- [What to work on] Omit every picture while repeating the entries exactly.

Task material section start

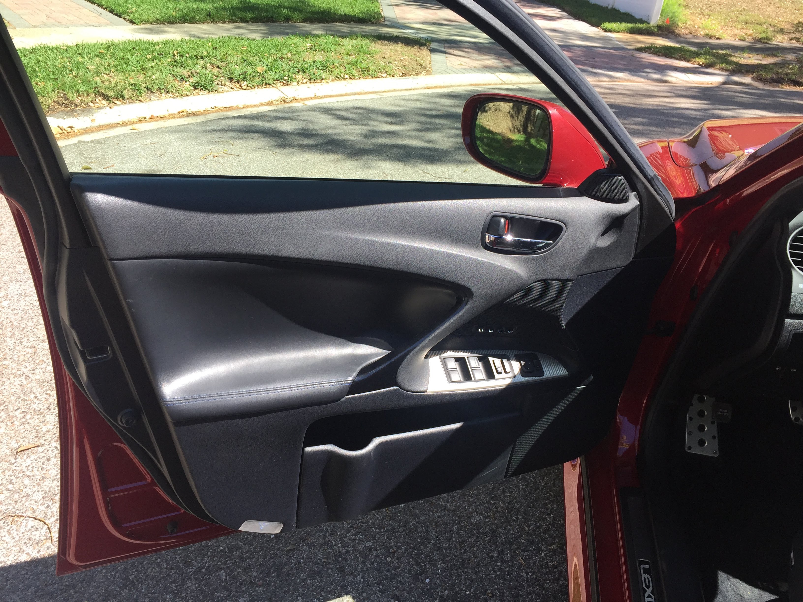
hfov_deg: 61.7
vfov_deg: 48.2
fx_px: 673
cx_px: 402
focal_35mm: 29
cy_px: 301
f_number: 2.2
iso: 32
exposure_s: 1/465
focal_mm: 4.15
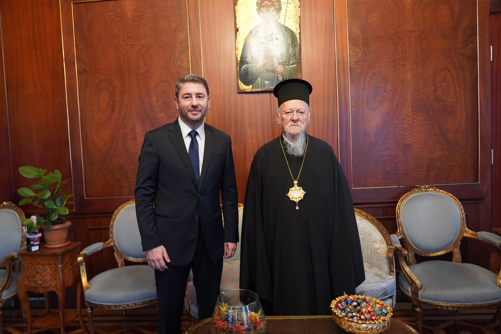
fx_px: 334
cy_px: 167
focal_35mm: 24
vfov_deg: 53.1
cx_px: 250
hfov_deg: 73.7
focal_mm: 24
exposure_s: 1/160
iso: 3200
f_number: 4
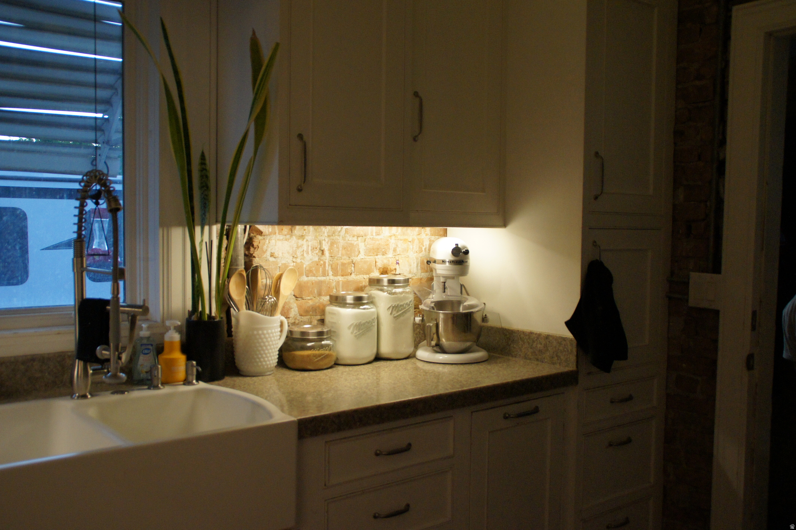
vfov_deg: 36.9
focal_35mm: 36
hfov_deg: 53.1
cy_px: 265
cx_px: 398
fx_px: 796
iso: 1600
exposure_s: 1/160
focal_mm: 24
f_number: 4
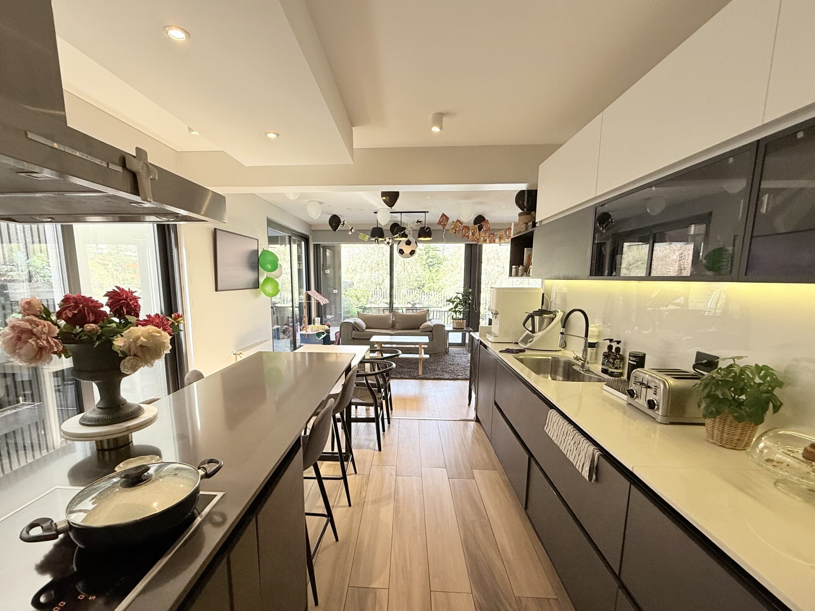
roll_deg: -0.6
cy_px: 335
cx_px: 386
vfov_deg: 77.9
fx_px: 377
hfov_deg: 94.4
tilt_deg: -9.5
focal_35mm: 16
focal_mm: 2.22
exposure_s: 1/99
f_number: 2.2
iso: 100
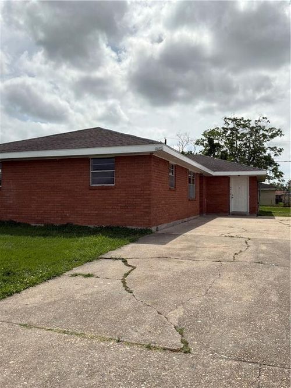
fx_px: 314
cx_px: 146
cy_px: 194
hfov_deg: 49.7
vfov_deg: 63.5
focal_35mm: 28
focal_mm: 3
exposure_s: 1/4785
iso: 25
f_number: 1.8
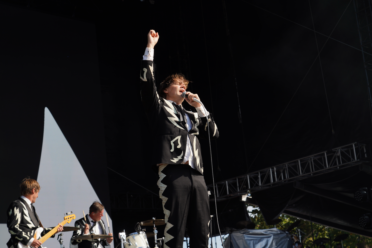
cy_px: 124
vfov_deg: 20.6
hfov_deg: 30.5
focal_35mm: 66
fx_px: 682
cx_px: 186
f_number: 8
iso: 100
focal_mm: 66
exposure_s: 1/320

Task material section end

- [Result for this task]
hfov_deg: 61.7
vfov_deg: 48.2
fx_px: 673
cx_px: 402
focal_35mm: 29
cy_px: 301
f_number: 2.2
iso: 32
exposure_s: 1/465
focal_mm: 4.15
fx_px: 334
cy_px: 167
focal_35mm: 24
vfov_deg: 53.1
cx_px: 250
hfov_deg: 73.7
focal_mm: 24
exposure_s: 1/160
iso: 3200
f_number: 4
vfov_deg: 36.9
focal_35mm: 36
hfov_deg: 53.1
cy_px: 265
cx_px: 398
fx_px: 796
iso: 1600
exposure_s: 1/160
focal_mm: 24
f_number: 4
roll_deg: -0.6
cy_px: 335
cx_px: 386
vfov_deg: 77.9
fx_px: 377
hfov_deg: 94.4
tilt_deg: -9.5
focal_35mm: 16
focal_mm: 2.22
exposure_s: 1/99
f_number: 2.2
iso: 100
fx_px: 314
cx_px: 146
cy_px: 194
hfov_deg: 49.7
vfov_deg: 63.5
focal_35mm: 28
focal_mm: 3
exposure_s: 1/4785
iso: 25
f_number: 1.8
cy_px: 124
vfov_deg: 20.6
hfov_deg: 30.5
focal_35mm: 66
fx_px: 682
cx_px: 186
f_number: 8
iso: 100
focal_mm: 66
exposure_s: 1/320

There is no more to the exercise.